Start of Reading text

The technologies which will drive this fourth industrial revolution are believed to be artificial intelligence, robotics, the Internet of Things, autonomous vehicles, 3-D printing, nanotechnology, biotechnology, materials science, energy storage, and quantum computing.

It is currently estimated that these jobs will eliminate 5-20 % of existing jobs. Maybe your children will be taught by robots. Or in South Africa, the meter taxi drivers and uber drivers will all lose their jobs. Maybe it will take a little longer to reach South Africa, but the technology exists today.

For me as an engineer who finds all this new technology exciting, I am also faced with the realty that it doesn’t change the fact that today there are 15 million South Africans who don’t even have a job in today’s day and age. Many South Africans don’t have the means to put food on the table. Maybe innovation and technology is doing more harm than good to the outcomes of the third industrial revolution? Somehow, within the next 5-10 years, the 7 million youth unemployed people will need jobs. And I hope you didn’t forget that the children will need to be educated to meet this new revolution. That said, if you haven’t realised by now, this is the part where you go Oh F***.


How are we going to solve this problem? I have no idea. I think right now, South Africa could expand job creation in the construction and agriculture industries. Why? Because, you need jobs for people who mostly don’t have a matric. Construction and agriculture offer development opportunities because these industries easily achieve the target for a labour intensive workforce.

On that note, Mckinsy recommended in the 2012 Africa report that huge labour intensive farming for bio-fuels will provide jobs. This is only while assuming that robotics is far enough away from South Africa that this industry may be viable for the next 15 years.

Until government or industry start investing in these areas our job landscape will continue to be barren like the karoo and kalahari. In the meantime, the education sector needs to be changed by giving children access to the internet, in bulk, so that it is not financially viable to steal or sell computers. Children need to be taught enough to understand what they learn, but also enough to question what they learn. Is it valid? Is it correct? Is it historically accurate?

Both education and job creation will be like taking a cold shower. Because they’re unpleasant. I haven’t touched on many other issues like socio-economic things and race issues, because I don’t have all the answers. But for now, I will try to Wake Up and Shake Up South Africa.

End of Reading text
Start of Data excerpt

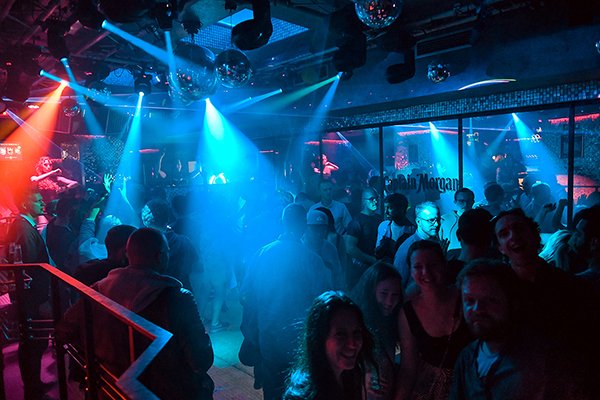
The height and width of the screenshot is (400, 600). Identify the location of disco ball. (384, 15), (524, 168).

End of Data excerpt

**Prompt A**
In the post on jobs in South Africa, which two industries are named as ones South Africa could expand for job creation?
**Prompt B**
Copy word for word the stretch of the post on jobs in South Africa from "How are we going" through "next 15 years.".
The material is separate from the post on jobs in South Africa.

**Your response A**
Construction and agriculture.

**Your response B**
How are we going to solve this problem? I have no idea. I think right now, South Africa could expand job creation in the construction and agriculture industries. Why? Because, you need jobs for people who mostly don’t have a matric. Construction and agriculture offer development opportunities because these industries easily achieve the target for a labour intensive workforce.

On that note, Mckinsy recommended in the 2012 Africa report that huge labour intensive farming for bio-fuels will provide jobs. This is only while assuming that robotics is far enough away from South Africa that this industry may be viable for the next 15 years.